Nobel news nothing for Beijing to cry about
Whenever it comes to bad news, the mainland leadership's instant reflexes are to suppress it - even though that has been proven futile time and again in this age of the internet and mobile phones. That is exactly what Beijing attempted to do following the awarding of the Nobel Peace Prize to jailed dissident Liu Xiaobo, announced on Friday afternoon.
On top of muzzling the official media, the authorities were also busy blocking the satellite signals of CNN and the BBC, censoring the news and erasing postings from the internet and blogs, harassing activists and preventing them from having a celebration dinner, and stopping Liu Xia , Liu's wife, from meeting reporters.
However, the efforts to quash this news appear to be less severe than before, suggesting that some officials may have finally realised the futility of the exercise. Over the weekend, access to stories about Liu's award on major international news websites, including The New York Times and many of the Chinese-language portals in Hong Kong, has been unrestricted.
As expected, the central government built up an initially angry response, with the Foreign Ministry spokesman denouncing Liu's selection as having 'desecrated' the prize. The Global Times, a hawkish tabloid owned by the People's Daily, attacked the award as part of the Western attempt to divide China and said the Nobel Peace Prize was becoming a political tool of Western interests.
It goes without saying that the prize has created a huge embarrassment for Chinese leaders at a time when the mainland is building up its international influence because of rising economic power.
Yet let's face it: mainland leaders have brought this on themselves. Liu, widely considered moderate in his thinking, was last year given an unusually harsh, 11-year jail sentence for subversion. His 'major' crime was merely that he was a leading sponsor of a group that penned a document called Charter 08, which called for true freedom of expression, human rights and free elections - most of which are guaranteed in the Chinese constitution anyway.
The Global Times does have a point in saying that the prize is political, at least in its timing. The first time the award was given to a Chinese - Tibetan spiritual leader the Dalai Lama - was in 1989, after the mainland's bloody crackdown on student protests in June caused an international uproar. This time, Liu was honoured at a time when the mainland is tightening controls over political dissent in the name of maintaining social stability.
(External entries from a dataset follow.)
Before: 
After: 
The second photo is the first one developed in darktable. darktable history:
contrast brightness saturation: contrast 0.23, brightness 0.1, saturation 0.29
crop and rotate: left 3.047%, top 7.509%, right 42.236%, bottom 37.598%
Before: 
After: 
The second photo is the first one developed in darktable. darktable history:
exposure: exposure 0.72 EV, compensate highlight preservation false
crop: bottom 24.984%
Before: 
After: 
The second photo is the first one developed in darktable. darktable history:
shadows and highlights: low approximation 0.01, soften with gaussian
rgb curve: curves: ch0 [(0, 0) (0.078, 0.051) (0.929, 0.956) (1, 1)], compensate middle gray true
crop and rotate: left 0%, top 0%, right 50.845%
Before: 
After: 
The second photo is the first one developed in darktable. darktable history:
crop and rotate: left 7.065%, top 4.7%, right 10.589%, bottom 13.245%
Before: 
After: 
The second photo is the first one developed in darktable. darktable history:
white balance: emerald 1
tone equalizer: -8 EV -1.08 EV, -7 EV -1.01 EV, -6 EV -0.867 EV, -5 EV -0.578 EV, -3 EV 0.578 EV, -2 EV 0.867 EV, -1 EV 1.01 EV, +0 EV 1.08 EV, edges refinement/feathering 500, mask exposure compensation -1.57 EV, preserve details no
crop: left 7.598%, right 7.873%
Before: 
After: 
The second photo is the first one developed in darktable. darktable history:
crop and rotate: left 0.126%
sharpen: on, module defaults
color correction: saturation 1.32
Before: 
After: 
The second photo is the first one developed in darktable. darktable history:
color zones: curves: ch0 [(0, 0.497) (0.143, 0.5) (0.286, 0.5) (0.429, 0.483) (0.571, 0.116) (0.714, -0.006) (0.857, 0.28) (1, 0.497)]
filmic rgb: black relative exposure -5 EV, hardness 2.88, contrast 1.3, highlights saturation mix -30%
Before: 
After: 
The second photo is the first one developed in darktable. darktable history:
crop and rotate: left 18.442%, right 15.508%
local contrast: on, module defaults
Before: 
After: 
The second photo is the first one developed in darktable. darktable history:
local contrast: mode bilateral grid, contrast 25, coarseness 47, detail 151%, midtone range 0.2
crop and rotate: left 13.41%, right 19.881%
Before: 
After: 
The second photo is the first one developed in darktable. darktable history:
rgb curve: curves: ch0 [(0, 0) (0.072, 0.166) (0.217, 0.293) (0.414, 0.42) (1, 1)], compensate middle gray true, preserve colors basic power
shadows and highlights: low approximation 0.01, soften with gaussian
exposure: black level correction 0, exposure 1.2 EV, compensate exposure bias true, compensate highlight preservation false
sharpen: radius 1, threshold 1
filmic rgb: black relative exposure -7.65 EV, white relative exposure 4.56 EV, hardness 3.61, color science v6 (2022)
The honour for Liu, for 'his long and non-violent struggle for fundamental rights in China' as the citation said, should also be seen as a collective international warning to China. Nobel Peace Prize Committee chairman Thorbjorn Jagland probably reflected a majority view in the international community by saying China should expect greater scrutiny as it becomes more powerful.
As a result, analysts have said they feared the authorities would react to the award by cracking down harder on political dissidents and rights activists. Some officials might use the award to stir nationalism by accusing Western countries of imposing values on China.
Let's hope this doesn't happen. Some mainland leaders are pushing the view that freedom of speech and multiparty elections are not suitable for China. By doing so, they have chosen to ignore a very important piece of the Communist Party's own history.
In 1945, the party undertook negotiations with the then ruling Kuomintang over power sharing, brokered by the US. The communists strongly advocated freedom of speech, multiparty elections and other constitutional rights, but Chiang Kai-shek, the then KMT leader, rejected them, which led to the collapse of talks and to the civil war. The Communist Party's espousal of those values to end the KMT's one-party rule was an important factor in rallying support among the people.
The time has come for the party to push for greater political rights again. Mainland liberals argue that tackling rampant corruption and rising inequality requires substantive political reforms. Over the past two months, Premier Wen Jiabao has publicly expressed support for political restructuring, suggesting that he tried to kick off debates on the issue.
In this context, the mainland leadership should treat the award as good news, and use it to stimulate further debates on political reforms. One immediate opportunity is to add political restructuring to the agenda of the annual plenum of the party's Central Committee, which is scheduled to begin on Friday.